Grafismos em fotografias

Muitas Pedras.

Durante muitos anos tive o prazerde morar de frente para o trabalho de Burle Marx na Avenida Atlântica, na cidade do Rio de Janeiro. Ao londo deste tempo, aqueles desenhos se inseriram no meu cotidiano de forma natural. Acostumei-me com a beleza.

Um dia, no ano de 2007, recebi um telefonema de uma jovem arquiteta chamada Iolanda Teixeira. Ela queiria fazer um livro sobre as calçadas de pedras portuguesas no Rio de Janeiro.

Iolanda e eu fizemos o livro O Rio que eu piso. Em 2010 voltei ao trabalho, agora num projeto da editora Renata Lima que se propunha a contar o caminho das pedras. Fui para Portugal, onde tudo começou. O livro Tapetes de pedra, resultado deste trabalho, narra o longo percurso das pedras pela história.

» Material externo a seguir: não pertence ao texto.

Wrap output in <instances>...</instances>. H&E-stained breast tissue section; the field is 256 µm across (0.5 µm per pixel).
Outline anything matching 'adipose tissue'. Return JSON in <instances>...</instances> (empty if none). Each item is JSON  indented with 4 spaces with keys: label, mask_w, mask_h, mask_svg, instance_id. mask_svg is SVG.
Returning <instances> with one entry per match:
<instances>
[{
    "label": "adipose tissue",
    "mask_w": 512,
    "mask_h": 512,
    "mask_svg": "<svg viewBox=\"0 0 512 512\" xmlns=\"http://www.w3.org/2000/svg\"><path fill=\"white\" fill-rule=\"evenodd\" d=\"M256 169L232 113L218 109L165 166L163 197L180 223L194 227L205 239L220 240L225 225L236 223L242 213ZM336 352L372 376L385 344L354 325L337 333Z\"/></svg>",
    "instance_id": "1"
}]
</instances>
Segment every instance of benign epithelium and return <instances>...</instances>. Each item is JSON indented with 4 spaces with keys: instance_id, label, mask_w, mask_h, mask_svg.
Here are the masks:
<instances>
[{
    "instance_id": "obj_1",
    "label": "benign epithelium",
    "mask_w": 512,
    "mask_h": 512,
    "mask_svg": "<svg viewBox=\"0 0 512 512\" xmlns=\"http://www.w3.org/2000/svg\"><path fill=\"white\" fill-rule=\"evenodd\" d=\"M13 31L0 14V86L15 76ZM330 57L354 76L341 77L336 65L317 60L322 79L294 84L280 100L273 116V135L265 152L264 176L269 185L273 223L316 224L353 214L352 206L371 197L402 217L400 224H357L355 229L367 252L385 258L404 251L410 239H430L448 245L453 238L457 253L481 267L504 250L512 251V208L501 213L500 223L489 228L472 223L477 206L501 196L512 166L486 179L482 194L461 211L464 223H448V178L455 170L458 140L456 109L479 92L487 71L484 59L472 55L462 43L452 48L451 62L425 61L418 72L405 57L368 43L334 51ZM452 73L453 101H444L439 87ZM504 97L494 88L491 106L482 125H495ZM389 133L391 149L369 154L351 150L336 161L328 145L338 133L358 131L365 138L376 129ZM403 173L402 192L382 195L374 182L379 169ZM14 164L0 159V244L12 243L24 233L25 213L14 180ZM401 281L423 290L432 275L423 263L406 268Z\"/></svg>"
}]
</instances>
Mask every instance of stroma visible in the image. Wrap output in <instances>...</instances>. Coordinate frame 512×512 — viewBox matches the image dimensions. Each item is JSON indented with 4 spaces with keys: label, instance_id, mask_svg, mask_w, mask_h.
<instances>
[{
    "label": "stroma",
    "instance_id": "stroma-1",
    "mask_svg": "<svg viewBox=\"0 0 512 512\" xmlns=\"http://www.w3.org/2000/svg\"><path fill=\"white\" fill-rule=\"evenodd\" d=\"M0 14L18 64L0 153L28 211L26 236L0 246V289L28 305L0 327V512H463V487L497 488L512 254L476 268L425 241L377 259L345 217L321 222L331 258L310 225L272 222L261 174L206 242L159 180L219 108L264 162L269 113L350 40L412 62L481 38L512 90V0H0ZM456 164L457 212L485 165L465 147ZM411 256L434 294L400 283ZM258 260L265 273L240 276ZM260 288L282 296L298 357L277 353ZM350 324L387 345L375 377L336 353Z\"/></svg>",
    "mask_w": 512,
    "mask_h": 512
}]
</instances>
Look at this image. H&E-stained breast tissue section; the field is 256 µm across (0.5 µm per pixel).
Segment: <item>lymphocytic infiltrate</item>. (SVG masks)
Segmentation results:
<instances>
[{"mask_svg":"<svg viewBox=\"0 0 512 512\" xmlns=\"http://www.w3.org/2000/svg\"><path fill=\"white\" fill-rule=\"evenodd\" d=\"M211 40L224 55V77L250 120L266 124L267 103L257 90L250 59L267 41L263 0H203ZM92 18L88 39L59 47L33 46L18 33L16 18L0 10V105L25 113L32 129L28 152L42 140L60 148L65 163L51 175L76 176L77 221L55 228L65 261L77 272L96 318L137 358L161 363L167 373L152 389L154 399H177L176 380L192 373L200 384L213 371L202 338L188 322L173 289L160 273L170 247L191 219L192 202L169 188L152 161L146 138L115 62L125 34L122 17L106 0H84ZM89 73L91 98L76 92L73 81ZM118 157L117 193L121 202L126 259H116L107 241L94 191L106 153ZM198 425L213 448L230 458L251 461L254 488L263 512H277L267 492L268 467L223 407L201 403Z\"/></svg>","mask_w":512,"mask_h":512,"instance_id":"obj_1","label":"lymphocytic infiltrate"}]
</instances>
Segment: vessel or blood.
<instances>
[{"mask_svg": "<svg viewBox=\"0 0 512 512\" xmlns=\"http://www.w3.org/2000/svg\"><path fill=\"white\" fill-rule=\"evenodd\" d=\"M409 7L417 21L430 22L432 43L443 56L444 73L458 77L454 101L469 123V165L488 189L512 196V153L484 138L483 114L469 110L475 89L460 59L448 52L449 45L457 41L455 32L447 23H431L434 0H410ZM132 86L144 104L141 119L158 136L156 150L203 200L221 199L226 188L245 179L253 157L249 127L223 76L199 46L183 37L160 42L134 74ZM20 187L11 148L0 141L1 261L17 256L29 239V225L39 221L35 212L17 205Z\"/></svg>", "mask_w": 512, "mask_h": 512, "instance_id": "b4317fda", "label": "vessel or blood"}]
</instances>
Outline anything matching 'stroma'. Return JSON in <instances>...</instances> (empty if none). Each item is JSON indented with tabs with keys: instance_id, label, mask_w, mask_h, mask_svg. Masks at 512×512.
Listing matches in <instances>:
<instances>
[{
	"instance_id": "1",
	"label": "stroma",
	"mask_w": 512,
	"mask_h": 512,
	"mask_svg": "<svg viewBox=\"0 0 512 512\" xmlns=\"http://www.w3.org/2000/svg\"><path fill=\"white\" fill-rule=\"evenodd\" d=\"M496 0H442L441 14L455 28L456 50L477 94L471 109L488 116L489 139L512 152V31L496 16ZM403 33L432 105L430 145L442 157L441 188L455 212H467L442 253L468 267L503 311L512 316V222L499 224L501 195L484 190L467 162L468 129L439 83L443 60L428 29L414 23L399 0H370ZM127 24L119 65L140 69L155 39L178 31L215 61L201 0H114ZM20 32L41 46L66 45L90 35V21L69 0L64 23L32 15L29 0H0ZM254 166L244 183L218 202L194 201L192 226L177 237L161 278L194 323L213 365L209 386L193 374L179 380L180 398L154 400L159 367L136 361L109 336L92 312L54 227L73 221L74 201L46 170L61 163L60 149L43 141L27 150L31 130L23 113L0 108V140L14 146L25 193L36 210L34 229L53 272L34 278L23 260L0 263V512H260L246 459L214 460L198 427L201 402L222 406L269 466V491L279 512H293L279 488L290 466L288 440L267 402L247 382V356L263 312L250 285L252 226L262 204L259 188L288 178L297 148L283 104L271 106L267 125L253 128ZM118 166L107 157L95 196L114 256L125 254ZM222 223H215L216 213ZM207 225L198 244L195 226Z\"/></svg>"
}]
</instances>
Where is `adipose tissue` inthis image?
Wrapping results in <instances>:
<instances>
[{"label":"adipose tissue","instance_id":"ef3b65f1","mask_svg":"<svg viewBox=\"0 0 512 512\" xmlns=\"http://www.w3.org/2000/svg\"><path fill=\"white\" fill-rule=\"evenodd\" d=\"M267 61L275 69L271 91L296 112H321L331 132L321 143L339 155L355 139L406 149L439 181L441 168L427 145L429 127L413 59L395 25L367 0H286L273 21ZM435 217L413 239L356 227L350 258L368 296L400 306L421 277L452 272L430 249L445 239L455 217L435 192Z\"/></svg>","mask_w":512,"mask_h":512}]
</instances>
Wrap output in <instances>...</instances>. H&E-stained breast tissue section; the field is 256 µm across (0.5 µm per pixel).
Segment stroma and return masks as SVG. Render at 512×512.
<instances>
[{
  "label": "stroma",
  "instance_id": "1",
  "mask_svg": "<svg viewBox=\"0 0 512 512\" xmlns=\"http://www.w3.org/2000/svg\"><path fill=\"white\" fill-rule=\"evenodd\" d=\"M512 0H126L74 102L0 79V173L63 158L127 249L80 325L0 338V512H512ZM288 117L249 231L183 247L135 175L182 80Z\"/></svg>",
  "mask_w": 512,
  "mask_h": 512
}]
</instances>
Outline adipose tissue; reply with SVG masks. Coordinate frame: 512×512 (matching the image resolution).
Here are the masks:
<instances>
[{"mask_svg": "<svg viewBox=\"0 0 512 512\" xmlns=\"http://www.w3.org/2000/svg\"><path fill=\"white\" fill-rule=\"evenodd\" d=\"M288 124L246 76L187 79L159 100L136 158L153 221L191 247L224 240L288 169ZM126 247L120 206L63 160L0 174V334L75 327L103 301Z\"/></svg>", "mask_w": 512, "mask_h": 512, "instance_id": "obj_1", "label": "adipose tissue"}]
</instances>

Com o tempo fui cultivando inconscientemente um novo sonho.

Quem o descobriu e se tornou real foi Luiza Figueira de Mello, que me disse: vai lá e faz o que você sempre quis fazer. Fiz e ela editou Pedras portuguesas, sobre os desenhos de Burle Marx em Copacabana. Trabalhei o trabalho do mestre. Um privilégio. Obrigado, Luiza.